▸ TASK PROMPT:
Please output the entries that follow exactly, without a single image.

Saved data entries
* * * * *

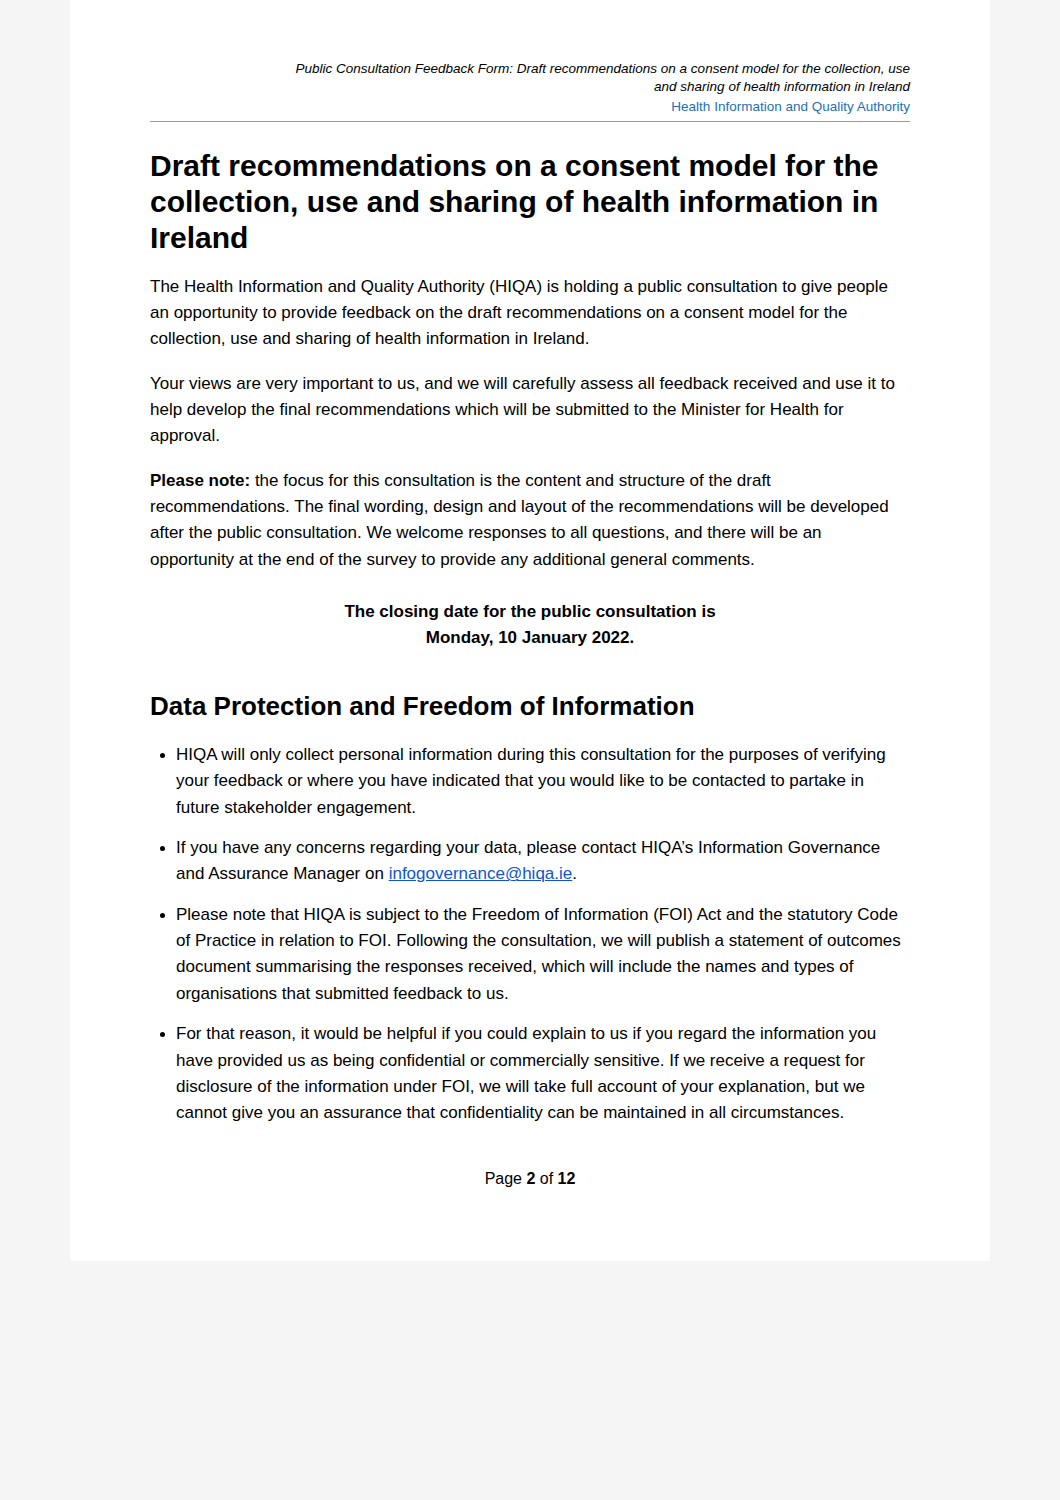Public Consultation Feedback Form: Draft recommendations on a consent model for the collection, use
and sharing of health information in Ireland
Health Information and Quality Authority
Draft recommendations on a consent model for the collection, use and sharing of health information in Ireland
The Health Information and Quality Authority (HIQA) is holding a public consultation to give people an opportunity to provide feedback on the draft recommendations on a consent model for the collection, use and sharing of health information in Ireland.
Your views are very important to us, and we will carefully assess all feedback received and use it to help develop the final recommendations which will be submitted to the Minister for Health for approval.
Please note: the focus for this consultation is the content and structure of the draft recommendations. The final wording, design and layout of the recommendations will be developed after the public consultation. We welcome responses to all questions, and there will be an opportunity at the end of the survey to provide any additional general comments.
The closing date for the public consultation is
Monday, 10 January 2022.
Data Protection and Freedom of Information
HIQA will only collect personal information during this consultation for the purposes of verifying your feedback or where you have indicated that you would like to be contacted to partake in future stakeholder engagement.
If you have any concerns regarding your data, please contact HIQA’s Information Governance and Assurance Manager on infogovernance@hiqa.ie.
Please note that HIQA is subject to the Freedom of Information (FOI) Act and the statutory Code of Practice in relation to FOI. Following the consultation, we will publish a statement of outcomes document summarising the responses received, which will include the names and types of organisations that submitted feedback to us.
For that reason, it would be helpful if you could explain to us if you regard the information you have provided us as being confidential or commercially sensitive. If we receive a request for disclosure of the information under FOI, we will take full account of your explanation, but we cannot give you an assurance that confidentiality can be maintained in all circumstances.
Page 2 of 12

* * * * *

▸ FINISHED EXERCISE:
Public Consultation Feedback Form: Draft recommendations on a consent model for the collection, use
and sharing of health information in Ireland
Health Information and Quality Authority
Draft recommendations on a consent model for the collection, use and sharing of health information in Ireland
The Health Information and Quality Authority (HIQA) is holding a public consultation to give people an opportunity to provide feedback on the draft recommendations on a consent model for the collection, use and sharing of health information in Ireland.
Your views are very important to us, and we will carefully assess all feedback received and use it to help develop the final recommendations which will be submitted to the Minister for Health for approval.
Please note: the focus for this consultation is the content and structure of the draft recommendations. The final wording, design and layout of the recommendations will be developed after the public consultation. We welcome responses to all questions, and there will be an opportunity at the end of the survey to provide any additional general comments.
The closing date for the public consultation is
Monday, 10 January 2022.
Data Protection and Freedom of Information
HIQA will only collect personal information during this consultation for the purposes of verifying your feedback or where you have indicated that you would like to be contacted to partake in future stakeholder engagement.
If you have any concerns regarding your data, please contact HIQA’s Information Governance and Assurance Manager on infogovernance@hiqa.ie.
Please note that HIQA is subject to the Freedom of Information (FOI) Act and the statutory Code of Practice in relation to FOI. Following the consultation, we will publish a statement of outcomes document summarising the responses received, which will include the names and types of organisations that submitted feedback to us.
For that reason, it would be helpful if you could explain to us if you regard the information you have provided us as being confidential or commercially sensitive. If we receive a request for disclosure of the information under FOI, we will take full account of your explanation, but we cannot give you an assurance that confidentiality can be maintained in all circumstances.
Page 2 of 12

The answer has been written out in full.